**ACTION ITEM:** Rewrite all the records below, swapping every "series" for "data series" and changing nothing else. Leave out the pictures.

**SOURCE INFORMATION:**

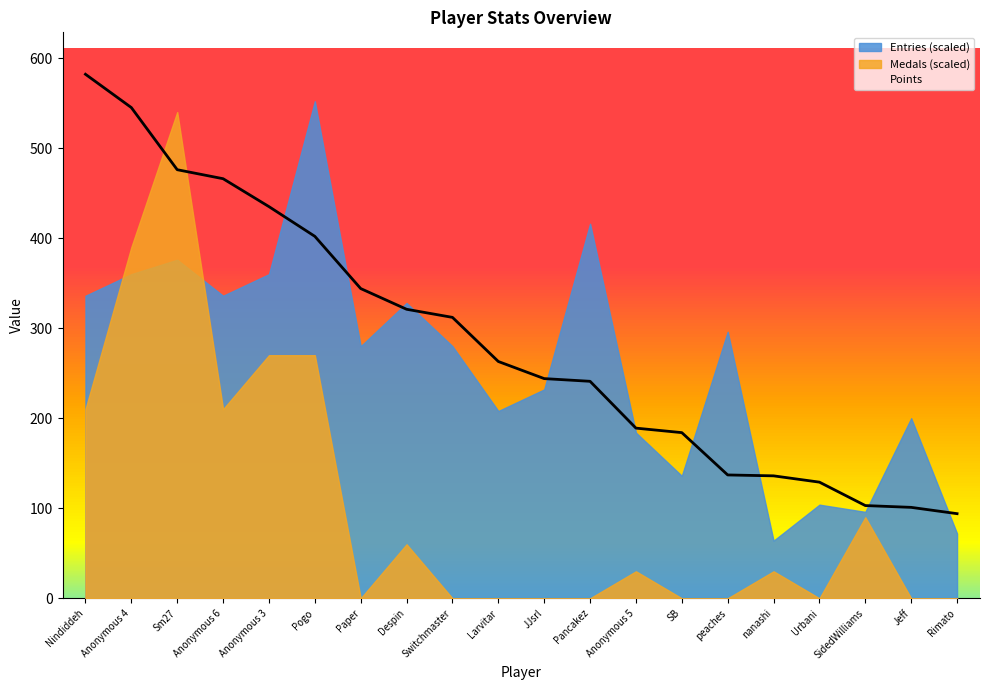

How many intersections are there between Points and Medals (scaled)?

2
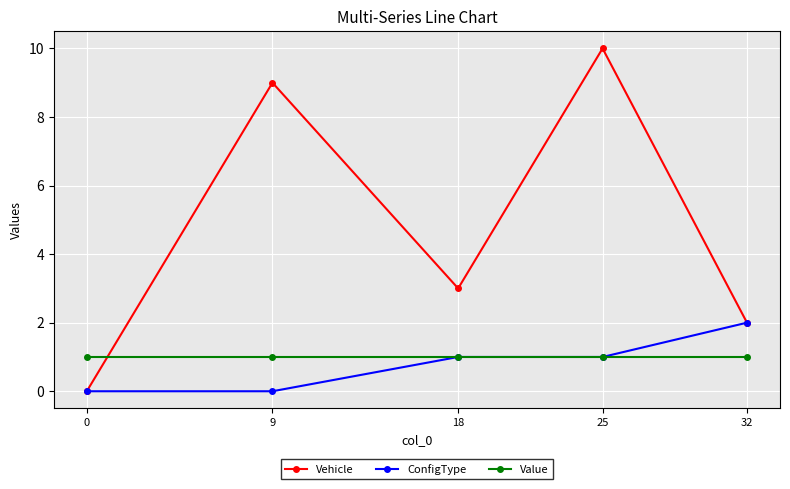

What is the value of the ConfigType point at the 5th from the left?

2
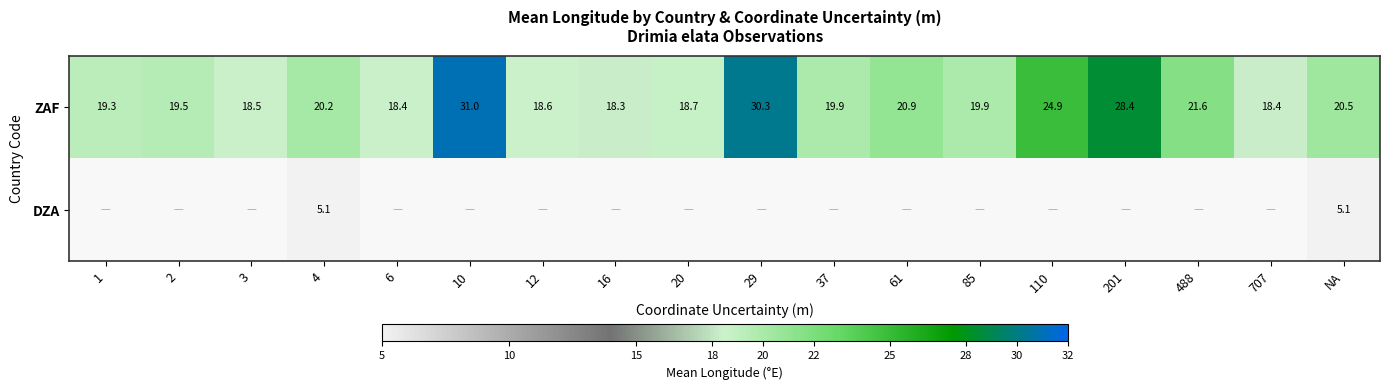

At NA, list the series in order from smallest to largest.

DZA, ZAF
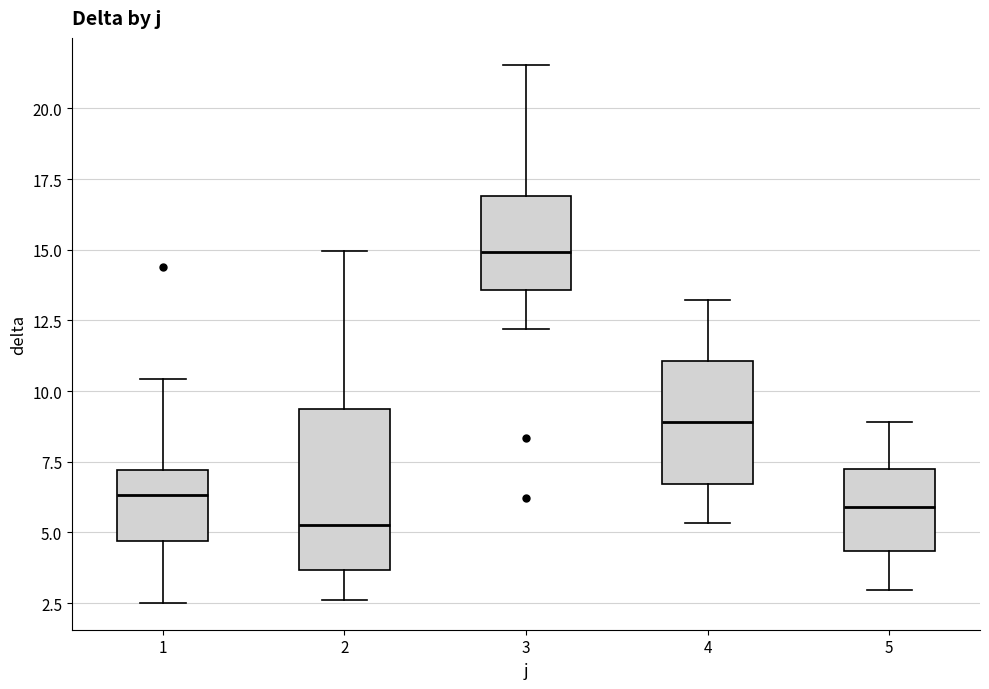

Reading left to right, transcribe this box plot: for each box, give where its median line is, the range the box spans, and where its two whiskers end, as read against the y-axis. The values are not printed on the chart, so give them approximately, as read against the axis.

1: median 6.5, box 4.5 to 7.0, whiskers 2.5 to 10.5
2: median 5.5, box 3.5 to 9.5, whiskers 2.5 to 15.0
3: median 15.0, box 13.5 to 17.0, whiskers 12.0 to 21.5
4: median 9.0, box 6.5 to 11.0, whiskers 5.5 to 13.0
5: median 6.0, box 4.5 to 7.0, whiskers 3.0 to 9.0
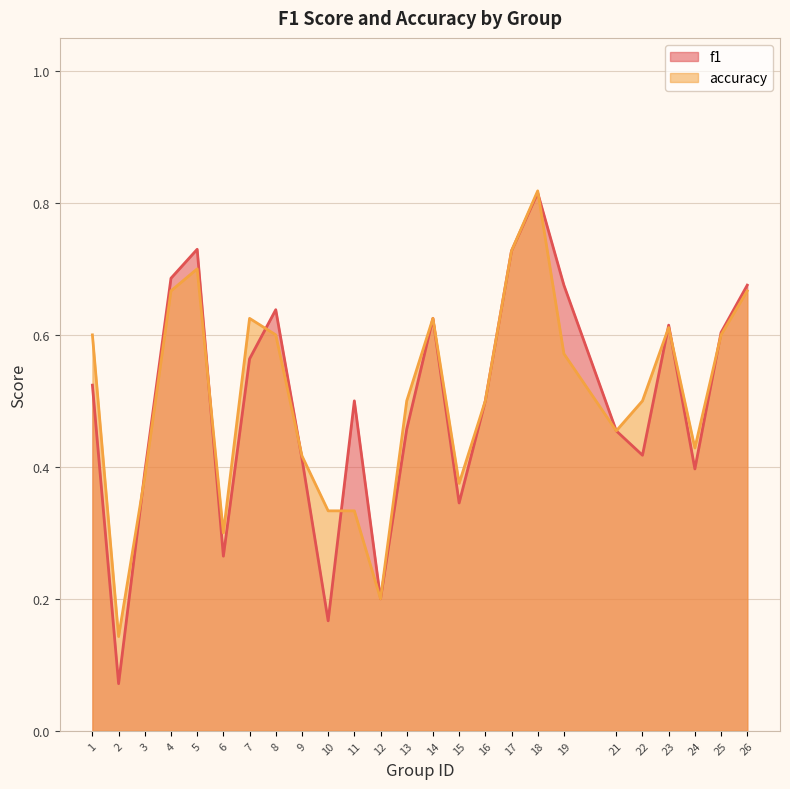

Which series has the largest range (max minus min)?

f1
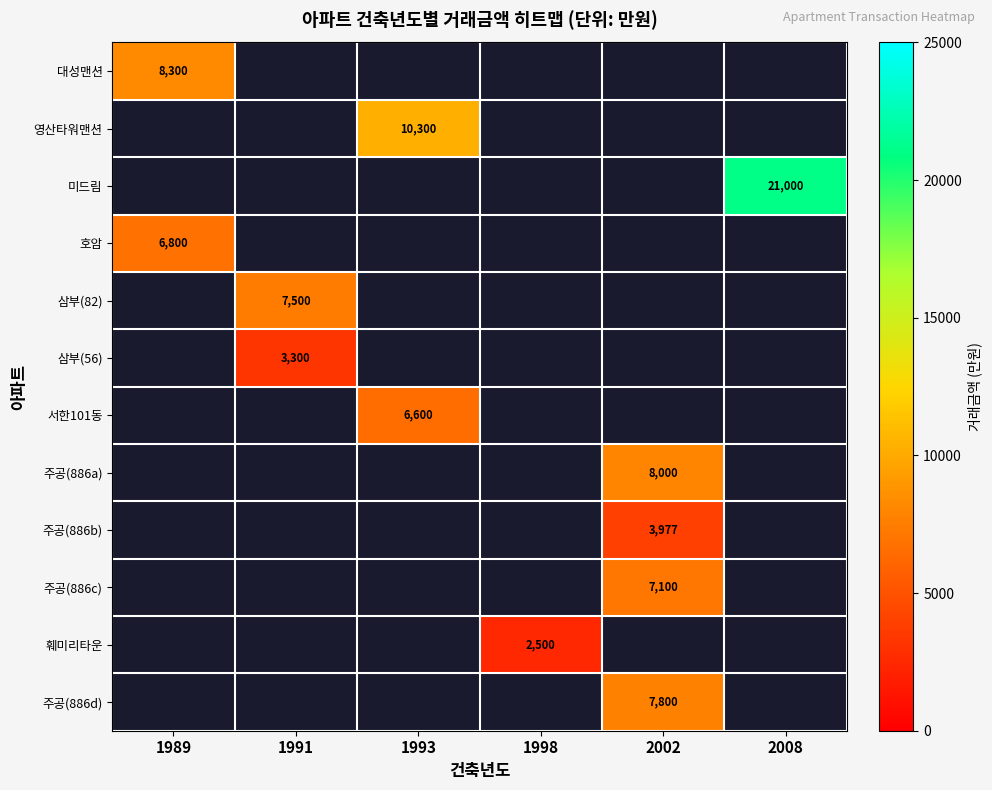

The value of 주공(886c) at 2002 is 10717. True or false?

False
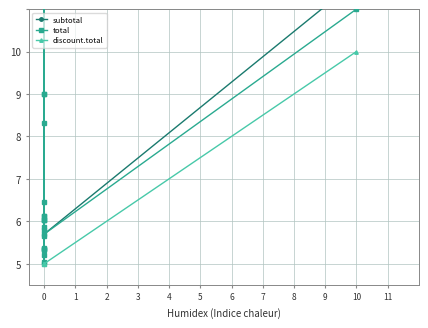

List the series in order of their peak value, highest first.

subtotal, total, discount.total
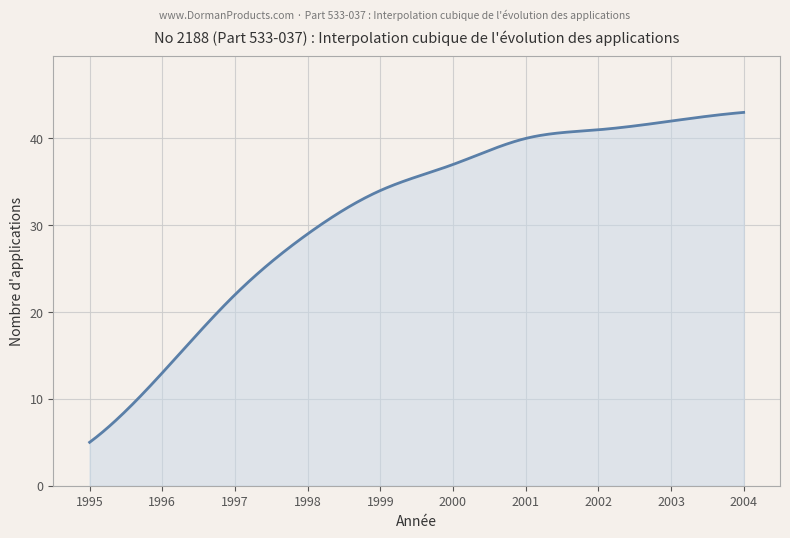

Does the chart have visible grid lines?

Yes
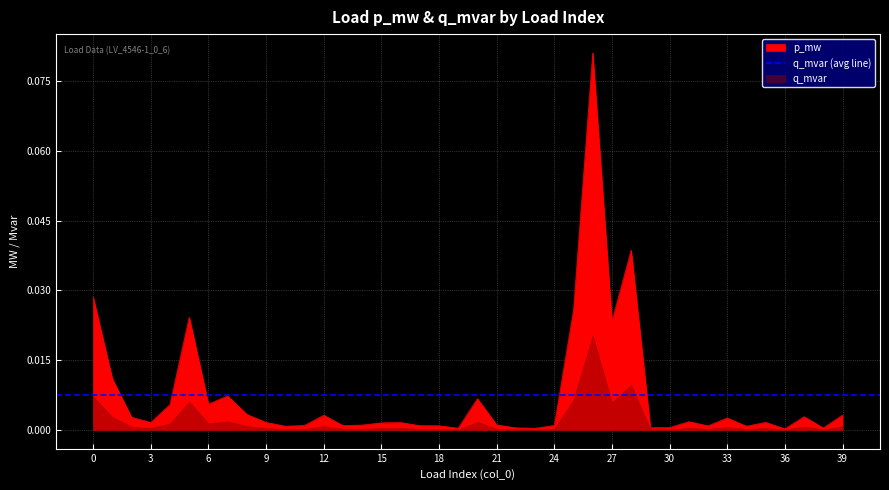

At which category does the data reach its first local peak?

5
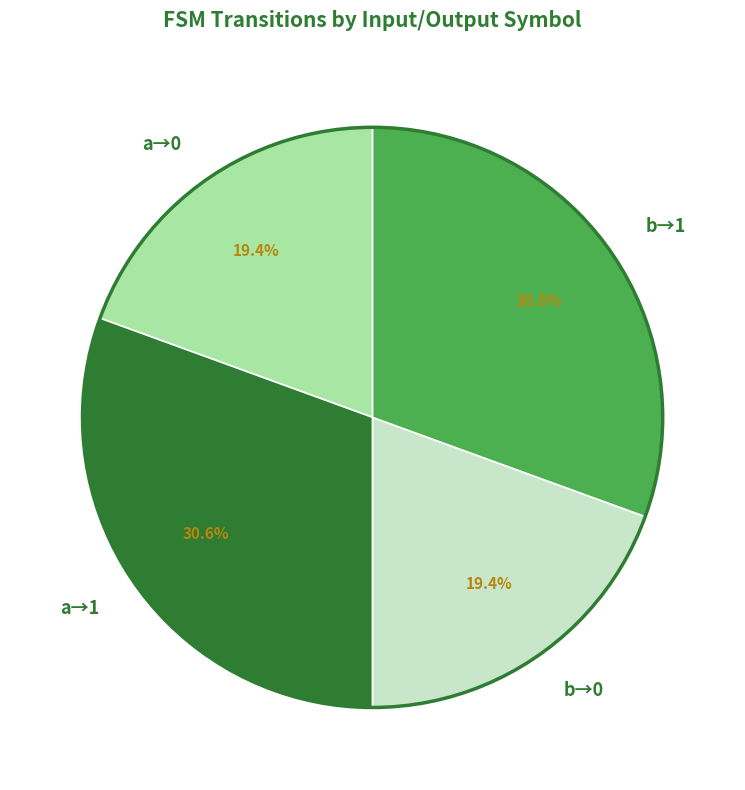

What portion of the pie excludes a→1?

69.4%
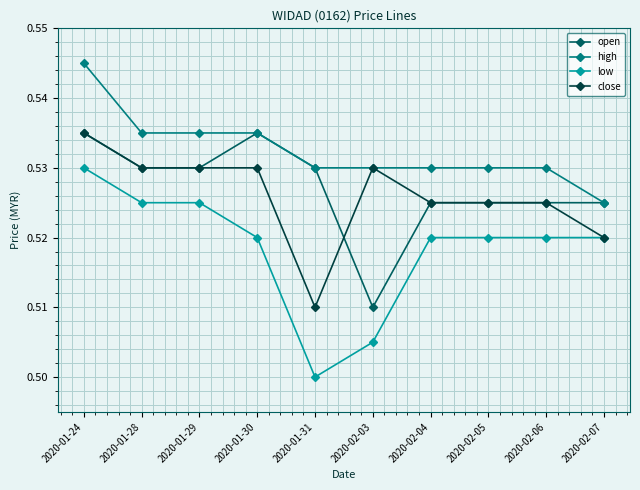

At which label does close reach its minimum?

2020-01-31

**EXERCISE RESPONSE:**
How many intersections are there between Points and Medals (scaled)?

2

What is the value of the ConfigType point at the 5th from the left?

2

At NA, list the data series in order from smallest to largest.

DZA, ZAF

Reading left to right, transcribe this box plot: for each box, give where its median line is, the range the box spans, and where its two whiskers end, as read against the y-axis. The values are not printed on the chart, so give them approximately, as read against the axis.

1: median 6.5, box 4.5 to 7.0, whiskers 2.5 to 10.5
2: median 5.5, box 3.5 to 9.5, whiskers 2.5 to 15.0
3: median 15.0, box 13.5 to 17.0, whiskers 12.0 to 21.5
4: median 9.0, box 6.5 to 11.0, whiskers 5.5 to 13.0
5: median 6.0, box 4.5 to 7.0, whiskers 3.0 to 9.0

Which data series has the largest range (max minus min)?

f1

The value of 주공(886c) at 2002 is 10717. True or false?

False

List the data series in order of their peak value, highest first.

subtotal, total, discount.total

Does the chart have visible grid lines?

Yes

At which category does the data reach its first local peak?

5

What portion of the pie excludes a→1?

69.4%

At which label does close reach its minimum?

2020-01-31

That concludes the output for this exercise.